In recent years, among those involved in innovation, a way of working has spread that has been reinforced, also thanks to participation in the open source context. A way that concerns open collaboration, the exchange of knowledge, but also an attitude that is, in fact, pre-adaptive. By this I mean “watching what happens”, not merely waiting for the events to be able to adapt readily when these take place, but in a proactive way, building an organizational context that is able to generate a pool of potential without knowing when it will be used, but very clearly how it will be used; knowing full well that a “turnaround” could be necessary if the “wind blows in a different direction”. For this it is necessary to look to the future with eyes and mind wide open, being aware that it is crucial to both invest in network relationships and contribute to nourishing one’s own ecosystem. There is also a need to develop specialized and multi-disciplinary skills that are complementary to knowledge, making it possible to acquire a way of thinking that it is ready to seize and bring out future changes. This is the necessary step to take to walk into the future and seize the opportunities offered by innovation.
The future of open source in Engineering
It is not easy to predict what will be the future of open source in Engineering because this is related to the evolution of information technology in general. Even accepting the risk of facing the issue – insofar as some indications can be glimpsed – the argument would lead us too far.

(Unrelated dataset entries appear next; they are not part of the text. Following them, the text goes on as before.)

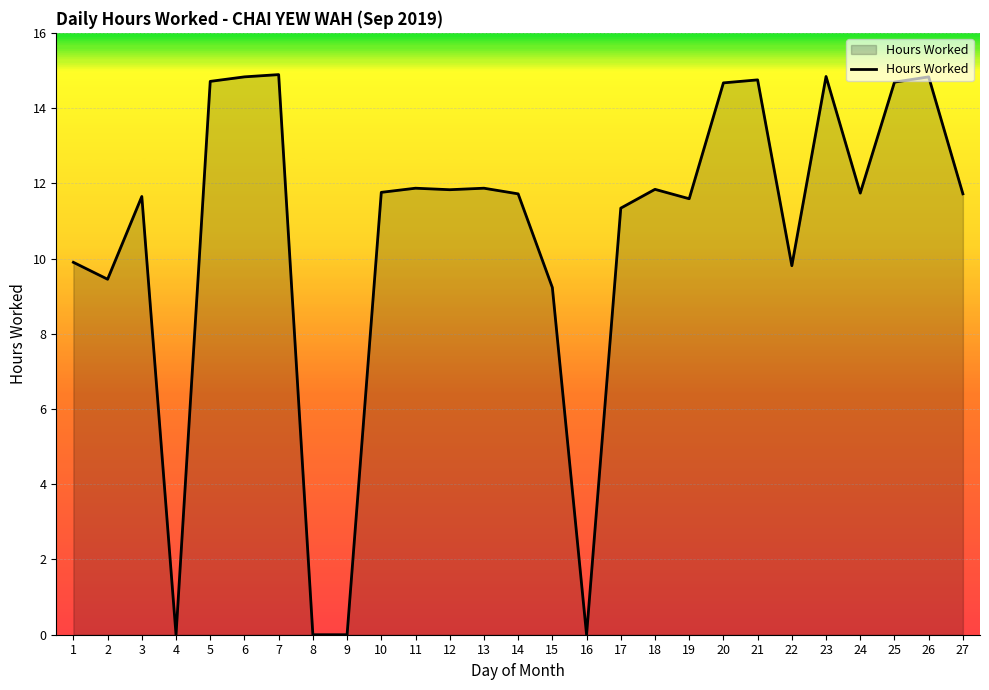

Is it true that the value at 21 is 14.8?

True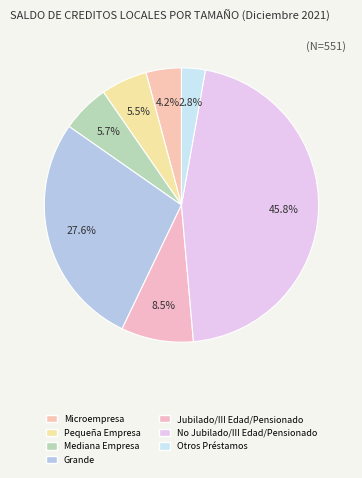

What percentage is NOT represented by Microempresa?

95.8%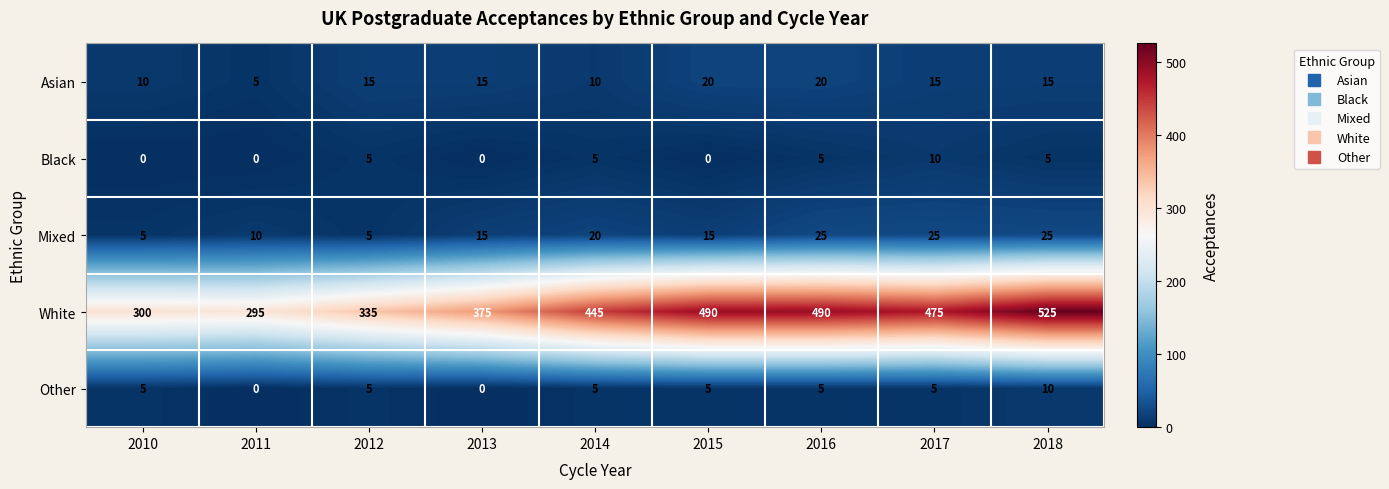

Which series changed the most between 2012 and 2015?

White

Certainly in the short term, attention to open source skills, our own products such as SpagoBI and their exploitation will be important aspects for Engineering, in which we will continue to invest.
Let me conclude with some words that I wrote earlier this year in the “white paper” of 2014.
The first are “beauty” and “love”
I see beauty in software, in who develops it and what it produces. The beauty of what is not seen, beyond what is seen. The beauty of what is lived every day!
Love on the other hand, involves understanding identity, and knowing ourselves, knowing, welcoming and giving … value.
Love, beauty, but also talent and much passion.
These ingredients have been the lifeblood of the real open source communities.
For this reason, I expect a bright future both for open source in Engineering and for what will be the result.